You are known for bringing traditional Mexican flair to your food.
“I feel that everyone has a respectable approach to what Mexican food is for them based on what they were exposed to while growing up. I had the fortune of growing up in Mexico for 24 years, and I would eat a lot, hungry or not. It’s important for me to share what I have experienced and to show people that Mexican food is more than burritos (which I love, though!) and hard-shell tacos (which I hate!).
The food we’re presenting is a more traditional approach to Mexican dishes that’s friendly rather than adventurous. We have to show people what we do and earn their trust before we get deeper into what Mexican food is. I want to give Denver a taste of Mexico, at least the way I’ve seen it and enjoyed it for so many years.”
What are your favorite dishes?
“I like fine dining because of the non-food parts of it—the intangibles of the culture and the artsy part of it. However, at home I cook comfort food; that’s my favorite type of food regardless of the country of origin, a one-bowl-wonder that not only nurtures your body but also your soul.
At Bellota, I would say my Esquites dish [Mexican street corn] is one of my proudest dishes of my career. When I cooked them for the first time, I couldn’t stop thinking about the old man that would come every Friday after school with his pushcart trying to make a living. That feeling feeds the soul; I can close my eyes and for a second I don’t miss home that much.”

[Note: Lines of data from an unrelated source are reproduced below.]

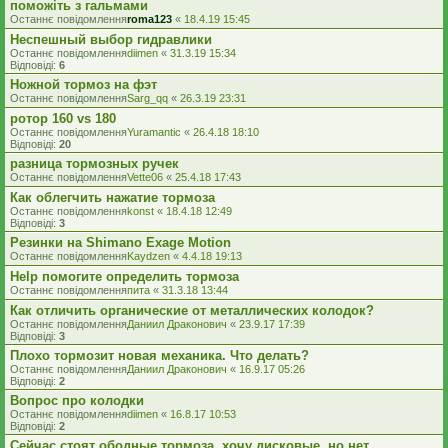
поможіть з гальмами
Останнє повідомлення
roma123
«
18.4.19 15:45
Неспешный выбор гидравлики
Останнє повідомлення
diimen
«
31.3.19 15:34
Відповіді:
6
Ножной тормоз на фэт
Останнє повідомлення
Sarg_qq
«
26.3.19 23:31
ротор 160 vs 180
Останнє повідомлення
Yuramantic
«
26.4.18 18:10
Відповіді:
20
разница тормозных ручек
Останнє повідомлення
Vette06
«
25.4.18 17:43
Как облегчить нажатие тормоза
Останнє повідомлення
konst
«
18.4.18 12:49
Відповіді:
3
Резинки на Shimano Exage Motion
Останнє повідомлення
Kaydzen
«
4.4.18 19:13
Help помогите определить тормоза
Останнє повідомлення
пита
«
31.3.18 13:44
Как отличить органические от металлических колодок?
Останнє повідомлення
Даниил Драконович
«
23.9.17 17:39
Відповіді:
3
Плохо тормозит новая механика. Что делать?
Останнє повідомлення
Даниил Драконович
«
16.9.17 05:26
Відповіді:
2
Вопрос про колодки
Останнє повідомлення
diimen
«
16.8.17 10:53
Відповіді:
2
Сейчас стоят ободные тормоза, хочу дисковые, но нет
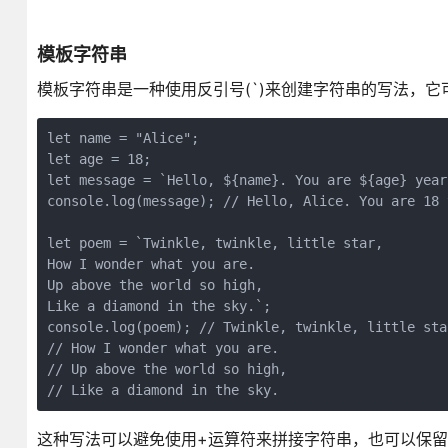
模板字符串
模板字符串是一种使用反引号(`)来创建字符串的写法，
let name = "Alice";
let age = 18;
let message = `Hello, ${name}. You are ${age} year
console.log(message); // Hello, Alice. You are 18 
let poem = `Twinkle, twinkle, little star,
How I wonder what you are.
Up above the world so high,
Like a diamond in the sky.`;
console.log(poem); // Twinkle, twinkle, little sta
// How I wonder what you are.
// Up above the world so high,
// Like a diamond in the sky.
这种写法可以避免使用+运算符来拼接字符串，也可以保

What are your aspirations?
“I want to be talked about in Mexico; I want my fellow Mexican chefs to be proud of what I do here. I look up to people like Carlos Gaytán, Claudette Zepeda-Wilkins, Daniela Soto-Innes, and Santiago Lastra among many others who have made Mexico proud with their accomplishments. I want people to drive past three other Mexican places to come and try my food. Food is my love language. I couldn’t be happier to be able to share it with people. A couple months ago, I talked to a friend about becoming ‘the best restaurant.’ She told me about doing so, but for your community. When people go out of their way to let me know how much they enjoyed my food, leaving with a smile and a full belly, that’s when I feel my job is done—whatever happens after that is just the cherry on top.”
Why do you love food?
“If there is anything I can teach about food, I will. You can ask anyone on our team. I love the stories behind food, the ‘why’ of dishes, history, origin, and tradition. I like to have a friendly environment in my kitchen where we all work for the same goal; we just have different roles to play. I will always be a kid at heart who jokes and has fun while cooking.”
Who inspires you?
“My mom (and dad, RIP) sacrificed so much in order to keep me in private school so I could learn English, without really knowing how important it would be: It allowed me to get better jobs that paid for college and to ultimately move to America. So, I literally wouldn’t be here if it wasn’t for her. So, when she calls, I answer. I love you, Ma.”
Esquites (Mexican corn)
Yield: 1 plate
0.6 c. corn kernel
1.8 tsp. garlic, minced
1 Tbsp. shallot, minced
1 tsp. butter
4¾ tsp. epazote (thinly sliced)
6 tsp. slurry
5 tsp. water
1 Tbsp. butter, tempered
4 tsp. mayo (my favorite is McCormick)
1/4 c. cotija cheese
1 Tbsp. salt
½ lime (juice)
Sweat the shallots, garlic, and corn on medium heat with butter until cooked (about three to four minutes). Then, add epazote, slurry, and water and cook until desired consistency. (I like to call it “lava” because when you slide your spoon or spatula on the bottom of the pot it comes back together slowly.) Add butter and stir as it melts; turn off the heat and add mayo, lime juice, and cotija. Season with salt to taste.
At the restaurant we finish it with morita pepper powder (which can be made with a spice grinder), dried epazote powder (that we make in-house), sliced serrano peppers, and Mexican crema.